Decisions and Intent

  • Configurable Ruby, Rails and Discourse versions. This makes it easy to test a particular optimization or fix to any of Ruby, Rails or Discourse. To test other fixes to most software, the gem version in Rails can be updated at a different URL. This doesn't make it as easy to test fixes to system libraries or programs (e.g. libxml, postgres) which are less likely to be patched just because of Ruby performance.

  • Use Discourse code because it's a real Rails application, used in production, with a reasonably stable REST API. This tests many code paths in realistic proportions.
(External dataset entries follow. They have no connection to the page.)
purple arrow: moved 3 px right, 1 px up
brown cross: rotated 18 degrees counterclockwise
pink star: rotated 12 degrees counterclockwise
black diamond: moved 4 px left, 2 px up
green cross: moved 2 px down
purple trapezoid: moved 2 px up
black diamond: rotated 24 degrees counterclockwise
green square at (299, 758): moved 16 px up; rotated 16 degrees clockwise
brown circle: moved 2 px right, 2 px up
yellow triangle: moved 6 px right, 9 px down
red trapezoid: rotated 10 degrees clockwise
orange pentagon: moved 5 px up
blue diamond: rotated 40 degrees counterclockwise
  • Use random seed for client because it provides a reasonable balance between unpredictability and stability. Note that no multithreaded or multiprocess benchmark using a host (real or virtual) is going to be fully reproducible or stable. But the random seed for client requests provides a baseline of reproducibility, within the limits of a benchmark that isn't extremely artificial.

  • Test with multiple requests at once because better Ruby concurrency is an explicit goal of Ruby 3x3. The first question most people ask of any Ruby optimization is "how much will it improve my Rails performance?" Concurrency is key to answering this question.

  • Use Puma because we want multithreaded operation. Multithreaded means Puma or Thin or commercial Passenger. Puma is more commonly used as a high-performance multithreaded Ruby application server at this point.

  • Use AWS because it's common, it's an industry standard and it's easy to test. Also, nearly all other cloud offerings are measured against AWS. AWS numbers will be treated as meaningful on their face.

  • Use postgres on same machine: on same machine to avoid AWS time in benchmarking, require Postgres because Discourse does and can't be easily changed. (https://meta.discourse.org/t/why-not-support-mysql/2568/2)

  • Use Sidekiq on same machine: on same machine to avoid AWS time in benchmarking, use Sidekiq because it's fast, simple, in Ruby and not trivial to change.

  • Don't use Discourse's existing benchmark script because it simply runs a (very) small set of URLs, and only tests one URL at once.